- _ACTIVITY LIST_
• 1. In the article below about a painting found in Scotland, who had the painting of the Virgin Mary long been credited to?
• 2. From the article below about the painting found in Scotland, quote everything from "The painting was" down to "program Lost Masterpieces.".

TARVES , Scotland, Oct. 4 (UPI) — An artwork discovered in Scotland was likely painted by Renaissance-era luminary Raphael, an art expert said, and could be worth over $25 million.
The painting was discovered in Haddo House, a mansion and public art gallery in Aberdeenshire preserved by the National Trust for Scotland, by art experts Bendor Grosvenor and Jacky Klein. Painted between 1505 and 1510, the painting of the Virgin Mary has long been attributed to lesser-regarded artist Innocenzo da Imola, but after cleaning and research has been elevated from “after Raphael” status to “probably by” Raphael.
The painting, and a previously unknown one attributed to French artist Claude Lorrain also found at Haddo House, are the subjects of the BBC television program Lost Masterpieces.

- _EXTRACTED INFORMATION_
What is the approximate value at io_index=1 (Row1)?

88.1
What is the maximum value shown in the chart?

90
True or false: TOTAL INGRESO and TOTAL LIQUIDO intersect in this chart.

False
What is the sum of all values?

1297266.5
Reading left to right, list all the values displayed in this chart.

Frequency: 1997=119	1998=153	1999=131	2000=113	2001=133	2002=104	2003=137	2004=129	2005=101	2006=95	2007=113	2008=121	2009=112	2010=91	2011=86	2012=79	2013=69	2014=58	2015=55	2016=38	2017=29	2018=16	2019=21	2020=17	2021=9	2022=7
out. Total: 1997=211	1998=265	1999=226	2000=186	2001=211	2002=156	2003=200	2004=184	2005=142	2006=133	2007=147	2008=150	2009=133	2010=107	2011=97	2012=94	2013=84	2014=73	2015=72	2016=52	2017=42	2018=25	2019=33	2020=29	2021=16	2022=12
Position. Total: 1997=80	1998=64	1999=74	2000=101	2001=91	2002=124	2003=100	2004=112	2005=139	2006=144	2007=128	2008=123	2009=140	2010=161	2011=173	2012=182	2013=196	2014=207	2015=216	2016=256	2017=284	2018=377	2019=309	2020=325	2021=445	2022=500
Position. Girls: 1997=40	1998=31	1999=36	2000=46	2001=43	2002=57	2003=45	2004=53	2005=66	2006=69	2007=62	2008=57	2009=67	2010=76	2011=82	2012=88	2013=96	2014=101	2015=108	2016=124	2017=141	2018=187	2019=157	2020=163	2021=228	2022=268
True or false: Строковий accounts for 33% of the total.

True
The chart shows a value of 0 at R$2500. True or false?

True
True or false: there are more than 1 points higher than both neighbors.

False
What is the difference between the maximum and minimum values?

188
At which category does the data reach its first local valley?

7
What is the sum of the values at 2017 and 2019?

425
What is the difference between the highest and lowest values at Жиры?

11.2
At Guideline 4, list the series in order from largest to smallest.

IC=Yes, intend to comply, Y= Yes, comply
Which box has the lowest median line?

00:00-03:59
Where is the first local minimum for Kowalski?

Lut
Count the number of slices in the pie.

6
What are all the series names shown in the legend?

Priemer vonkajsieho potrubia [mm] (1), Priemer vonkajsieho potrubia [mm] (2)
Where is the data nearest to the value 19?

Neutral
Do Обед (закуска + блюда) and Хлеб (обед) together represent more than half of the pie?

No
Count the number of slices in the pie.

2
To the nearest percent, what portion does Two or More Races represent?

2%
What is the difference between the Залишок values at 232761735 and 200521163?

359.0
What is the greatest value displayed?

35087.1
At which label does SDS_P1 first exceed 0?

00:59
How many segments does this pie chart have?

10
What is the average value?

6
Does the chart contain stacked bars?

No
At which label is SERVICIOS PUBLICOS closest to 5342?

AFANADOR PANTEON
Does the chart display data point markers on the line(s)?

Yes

- _PER-TASK OUTPUTS_
• 1. Innocenzo da Imola

• 2.
The painting was discovered in Haddo House, a mansion and public art gallery in Aberdeenshire preserved by the National Trust for Scotland, by art experts Bendor Grosvenor and Jacky Klein. Painted between 1505 and 1510, the painting of the Virgin Mary has long been attributed to lesser-regarded artist Innocenzo da Imola, but after cleaning and research has been elevated from “after Raphael” status to “probably by” Raphael.
The painting, and a previously unknown one attributed to French artist Claude Lorrain also found at Haddo House, are the subjects of the BBC television program Lost Masterpieces.